» WHAT YOU WILL DO
Please pull out every line in the entries below that contains the word "некоторые" and copy each one in full. Treat uppercase and lowercase letters as different.

Saved data entries
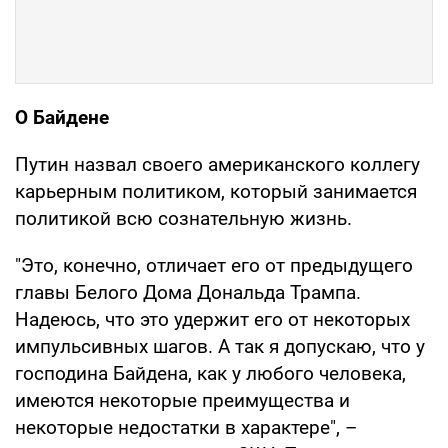
О Байдене
Путин назвал своего американского коллегу
карьерным политиком, который занимается
политикой всю сознательную жизнь.
"Это, конечно, отличает его от предыдущего
главы Белого Дома Дональда Трампа.
Надеюсь, что это удержит его от некоторых
импульсивных шагов. А так я допускаю, что у
господина Байдена, как у любого человека,
имеются некоторые преимущества и
некоторые недостатки в характере", –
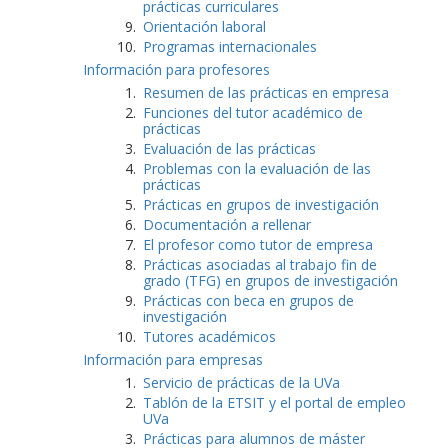
prácticas curriculares
Orientación laboral
Programas internacionales
Información para profesores
Resumen de las prácticas en empresa
Funciones del tutor académico de
prácticas
Evaluación de las prácticas
Problemas con la evaluación de las
prácticas
Prácticas en grupos de investigación
Documentación a rellenar
El profesor como tutor de empresa
Prácticas asociadas al trabajo fin de
grado (TFG) en grupos de investigación
Prácticas con beca en grupos de
investigación
Tutores académicos
Información para empresas
Servicio de prácticas de la UVa
Tablón de la ETSIT y el portal de empleo
UVa
Prácticas para alumnos de máster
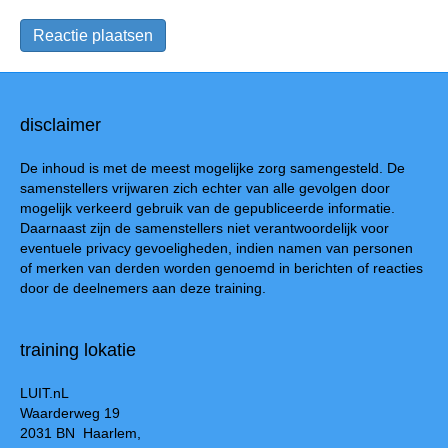
disclaimer
De inhoud is met de meest mogelijke zorg samengesteld. De
samenstellers vrijwaren zich echter van alle gevolgen door
mogelijk verkeerd gebruik van de gepubliceerde informatie.
Daarnaast zijn de samenstellers niet verantwoordelijk voor
eventuele privacy gevoeligheden, indien namen van personen
of merken van derden worden genoemd in berichten of reacties
door de deelnemers aan deze training.
training lokatie
LUIT.nL
Waarderweg 19
2031 BN Haarlem,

» YOUR SOLUTION
имеются некоторые преимущества и
некоторые недостатки в характере", –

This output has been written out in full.